Sevgi Bayram Ozdemir, M.A. (August 2009)
(Mentor: Charissa S.L. Cheah)
Parental influences are widely accepted as one of the most important factors in the development of children. The parent-child relationship represents a context within which necessary competencies for social interaction can develop. Socialization theories emphasize that parenting beliefs are among the key determinants of parenting. However, although numerous studies have examined parental behaviors in the development of children’s adaptive and maladaptive behaviors, there has been limited research on the role of parents’ beliefs and values.
Another limitation of previous research on parenting is the exclusion of the role of culture. Beliefs and values about the development of child maladjustment may vary across cultures and have implications for understanding cultural influences on the development and expression of child psychopathology. Thus, from a cultural framework, the present research aimed to : (1) examine how Turkish mothers reported reacting emotionally when instances of aggression and social withdrawal are observed, to what causes they attribute these behaviors, what strategies they think should be used in response to them, and the socialization goals they had with regard to the strategies they suggested, and (2) investigate whether Turkish mothers’ beliefs differed across different forms of aggression (i.e., coercive actions that are not provoked by a certain cause versus defensive actions displayed in response to perceived threat) and social withdrawal (i.e., reticence versus solitary behaviors).
Participants included 84 Turkish mothers with preschool-aged children residing in Ankara, Turkey. Mothers were presented four hypothetical vignettes on aggressive and socially withdrawn behaviors and asked to report on their emotional reactions, causal attributions, socialization strategies, and goals. The results revealed that mothers reacted with negative emotions to both aggression and social withdrawal, but the degree and the form of negative emotions differed across the types of behaviors.
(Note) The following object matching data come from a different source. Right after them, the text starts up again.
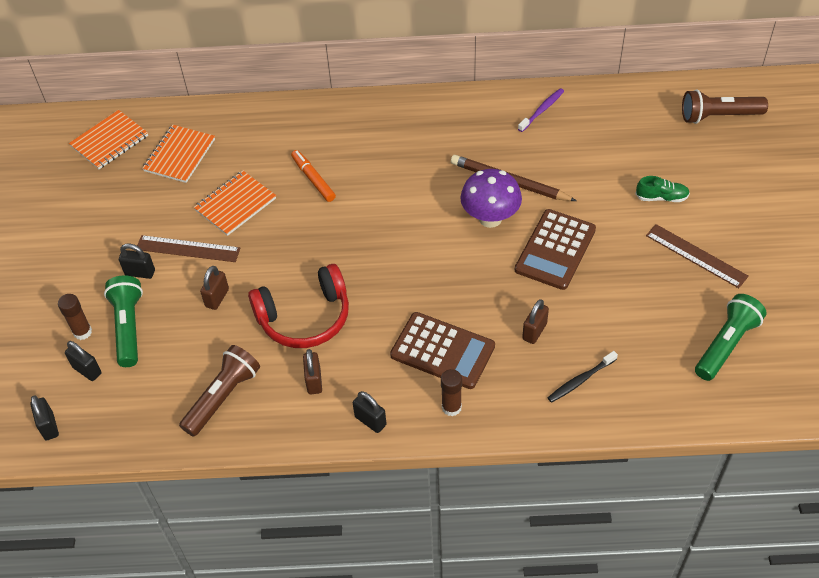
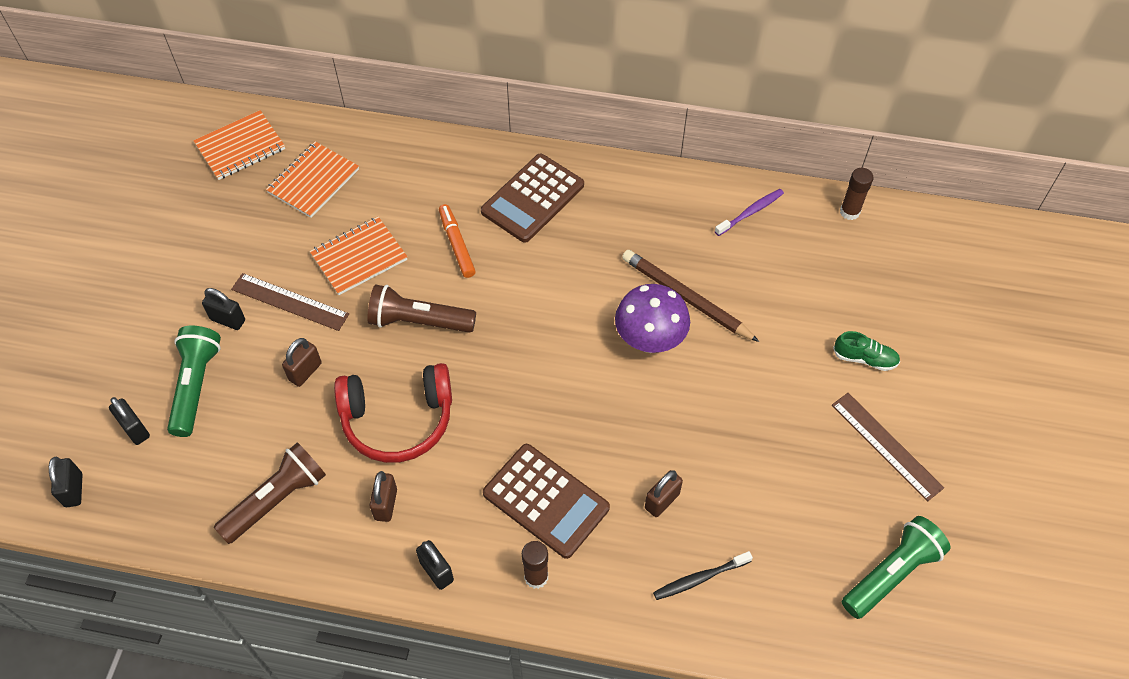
camera: 10 degrees right, 5 degrees up
brown glue stick [58,294,92,340] -> brown glue stick moved to [840,168,873,220]
brown calculator [515,209,596,290] -> brown calculator moved to [481,154,584,243]
brown flashlight [682,90,768,124] -> brown flashlight moved to [367,285,476,333]

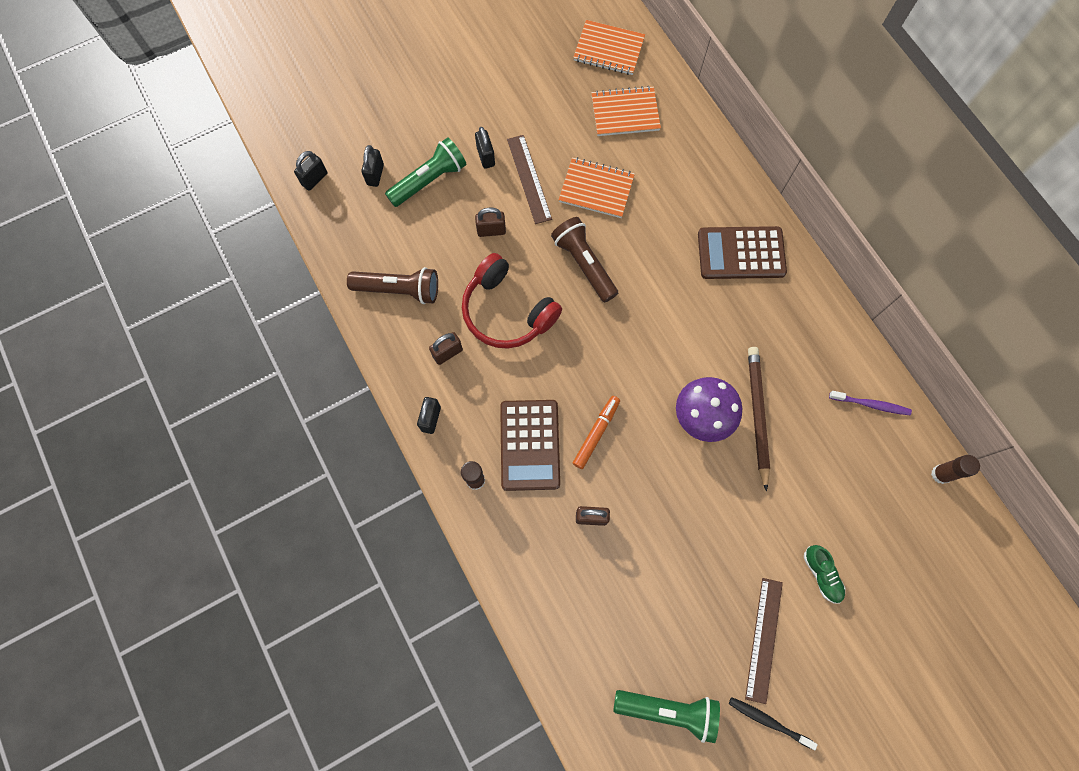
camera: 50 degrees right, 15 degrees up
orange marker [439,204,476,278] -> orange marker moved to [573,396,620,469]
black toothbrush [653,551,753,600] -> black toothbrush moved to [729,697,818,750]

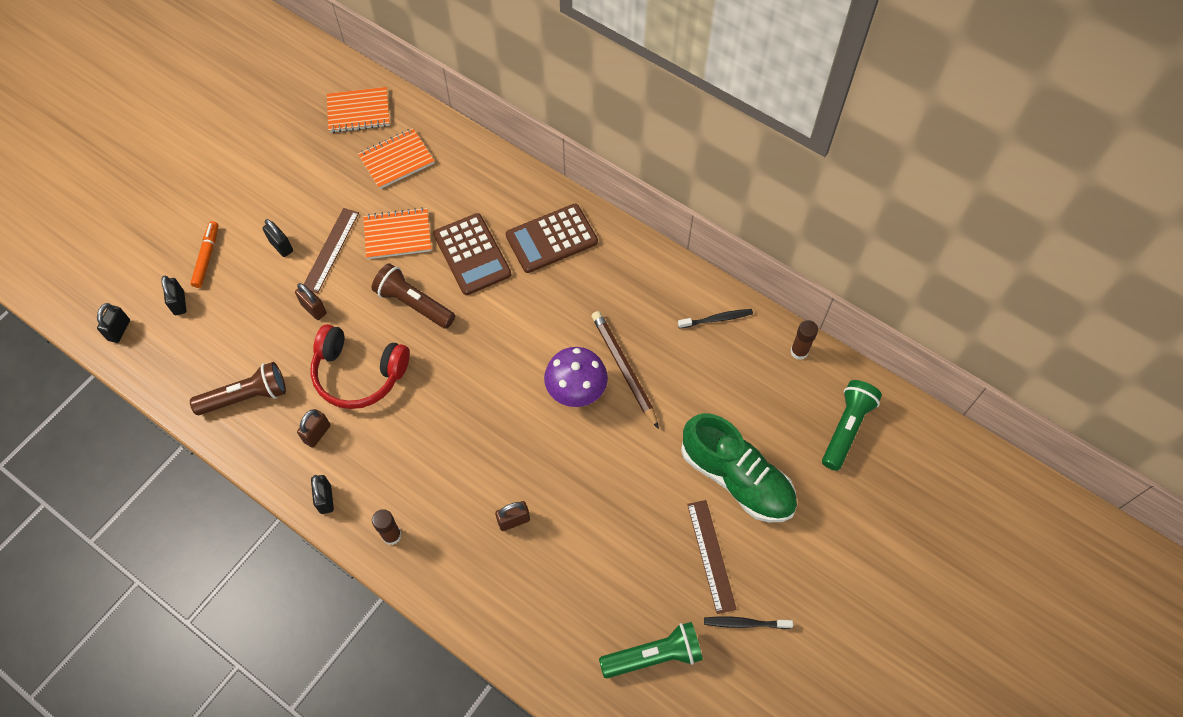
camera: 25 degrees left, 10 degrees down
green flashlight [385,137,467,207] -> green flashlight moved to [822,380,882,471]
brown padlock [475,208,506,237] -> brown padlock turned 75 degrees clockwise [295,283,327,320]
brown calculator [500,400,560,491] -> brown calculator moved to [433,213,511,295]
brown ruler [507,135,552,224] -> brown ruler turned 60 degrees clockwise [303,208,359,293]
orange marker [573,396,620,469] -> orange marker moved to [191,221,219,288]
green shoe [804,545,845,603] -> green shoe [681,413,797,522], size x2.34
purple toothbrush [829,391,912,415] -> black toothbrush [678,309,753,329]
Specifically, Turkish mothers responded to aggression with more anger, more embarrassment, and less puzzlement compared to social withdrawal. However, unlike mothers in other cultural groups, they reported more disappointment and anxiety in response to social withdrawal than aggression. Turkish mothers also reported more emphatic feelings of pain in response to socially withdrawn behaviors, which may be due to Turkish families’ focus on “enmeshed parent-child relationships” rather than individuation.
Similar to parents in other cultural groups, Turkish mothers reported that aggressive behaviors were more temporary, but more contextually dependent and intentional than social withdrawal. Moreover, they suggested more directive strategies and goals, prioritizing their own wishes for aggression. However, mothers endorsed more indirect strategies and emphatic goals for social withdrawal. Turkish mothers also showed variations in their beliefs across different forms of aggressive behaviors, but not social withdrawal. Specifically, they reported stronger negative emotional responses to proactive aggression than to reaction aggression perhaps perceiving reactive aggression as a defensive reaction. Thus, mothers may be more likely to justify this behavior in preschool-aged children. In fact, Turkish mothers attributed reactive aggression to contextual factors and perceived that these behaviors occur as a result of being provoked by another child. Moreover, they were more likely to report endorsing “other-oriented strategies” such as warning other children not behaving aggressively and contacting with other children’s mothers.
The findings of the current study provided evidence that maternal beliefs in response to aggression and social withdrawal may have universal characteristics as well as specific aspects that are particular to the socio-cultural context. Understanding the universal patterns of maternal beliefs may help us to gain insight into the common reactions, thoughts, strategies and goals that mothers hold in response to specific child behaviors,that may then lead to specific parenting behaviors. On the other hand, culture-specific aspects of maternal beliefs elucidate the importance of the context in parenting and child development. These culture-specific findings are compelling as many parenting and child development processes have been traditionally considered to be universal. Thus, culture-focused examinations of child socialization processes are invaluable to better understand optimal practices to promote adaptive child development across different contexts.